Per portarla sul grande schermo la Coppola usa la telecamera come un occhio il più possibile neutrale che racconta senza dare giudizi, creando una sorta di distacco emotivo con i personaggi che, per usare le sue parole, sono “legati tra loro non da una vera intimità, ma semplicemente dal desiderio di possedere gli abiti o gli accessori delle star idolatrate. Allo stesso modo auspico che lo spettatore non entri in intimità con loro”. E così nasce un film che potremmo facilmente definire un horror, senza spargimenti di sangue o teste mozzate, ma altrettanto agghiacciante, perché fotografa un presente apparentemente senza speranza, incarnato dai volti giovani e freschi, moderatamente angelici di Emma Watson, Israel Broussard, Katie Chang, Claire Julien, Taissa Farmiga e Georgia Rock.

Un film che celebrazione/dissacrazione della bling culture, un filone “deviato” della pop culture, quella che cerca l’abbaglio fine a se stesso che si nutre di miti per imitarne la confezione ignorandone la sostanza, che insegue avida i canonici quindici minuti di celebrità, che non punti di riferimento in famiglia – famiglia diversamente distratte da altri miti prefabbricati, più spirituali ma ugualmente totalizzanti.

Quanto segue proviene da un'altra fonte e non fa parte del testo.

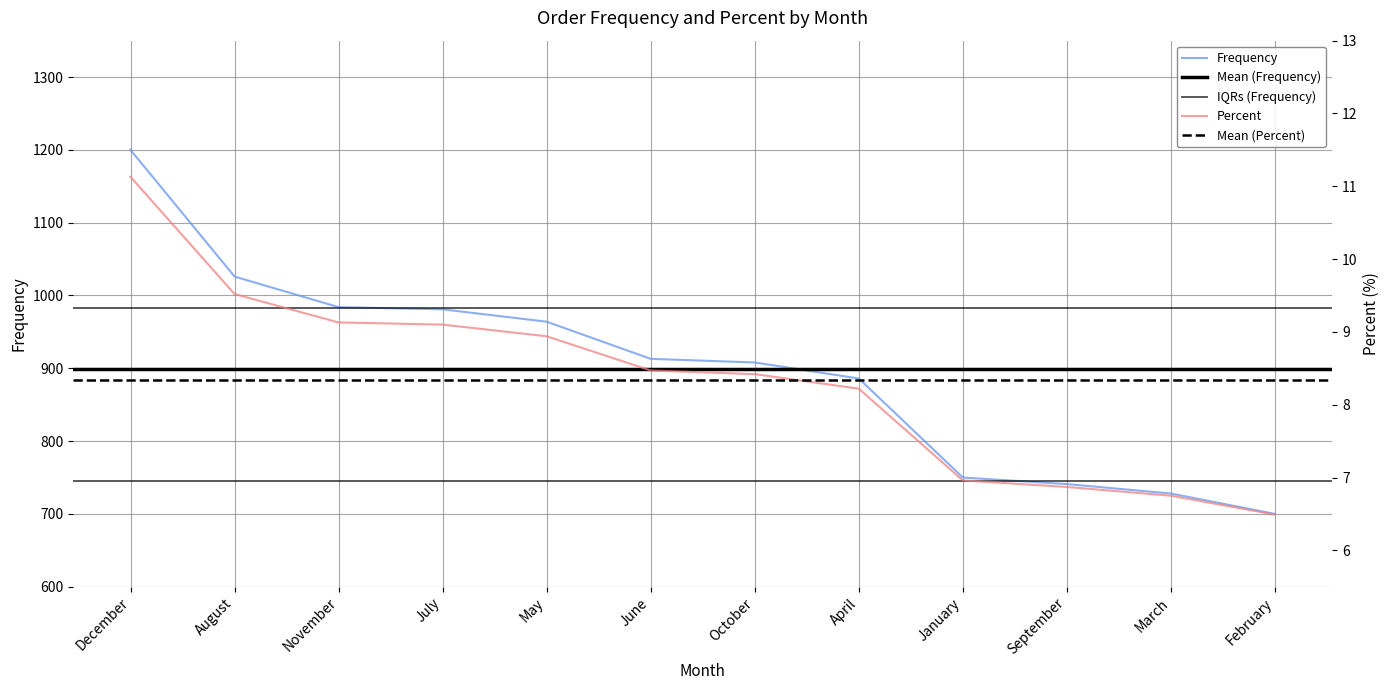

Count the number of data series in this chart.

2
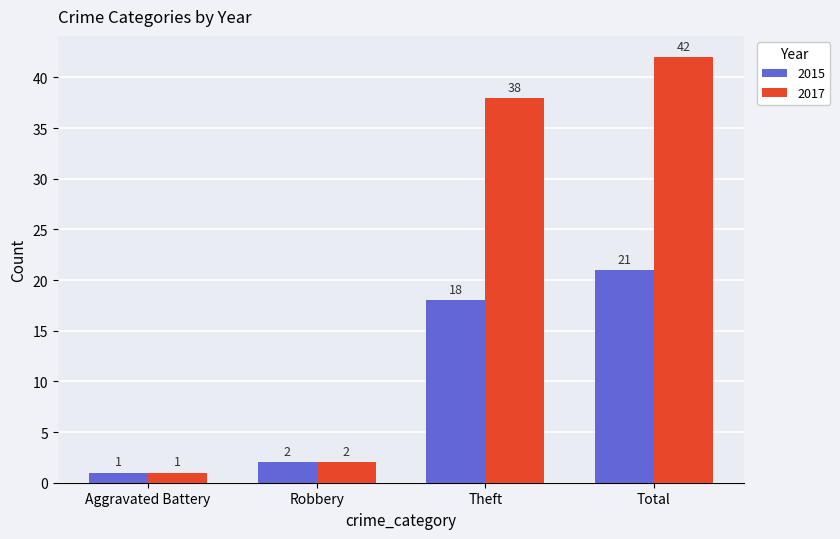

At which label is 2017 closest to 21?

Theft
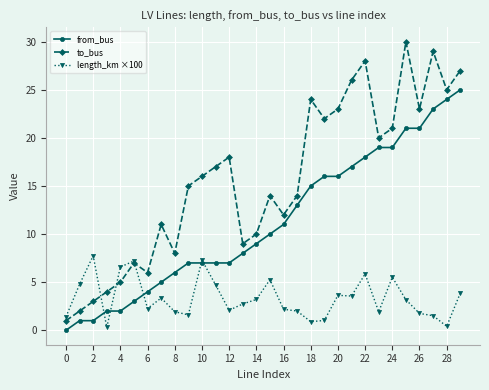

What are all the series names shown in the legend?

from_bus, to_bus, length_km ×100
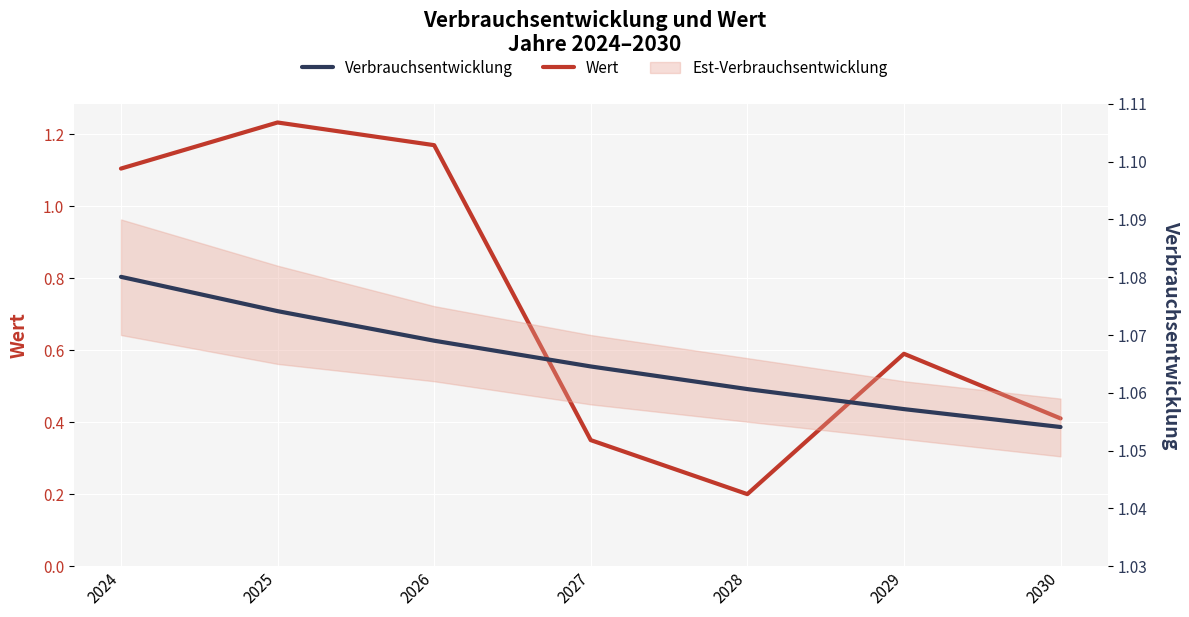

Is this an area chart (filled region under the line)?

No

E prendono, tutto ciò che possono, senza chiedere permesso, senza curarsi di quale legge infrangono, senza curarsi delle conseguenze. A meno che non si tratti di fama. È la società contemporanea, in cui certe pulsioni vengono esasperate dall’eccesso della condivisione, da legami virtuali e grandi solitudini reali, e pure nella sua neutralità Sofia Coppola mette a nudo le ferite. Senza paura, che per un perverso paradosso, si scateni un effetto emulazione. In fondo il suo Bling Ring ha uno scopo educativo. “Forse lo definirei un monito. Ho cercato di raccontare la storia in modo che chi la guarda possa farlo dal punto di vista dei ragazzi, scoprendo quanto sia divertente ed eccitante, per poi alla fine assumere un’altra prospettiva e capire che loro si sono spinti davvero troppo oltre”. Basterà?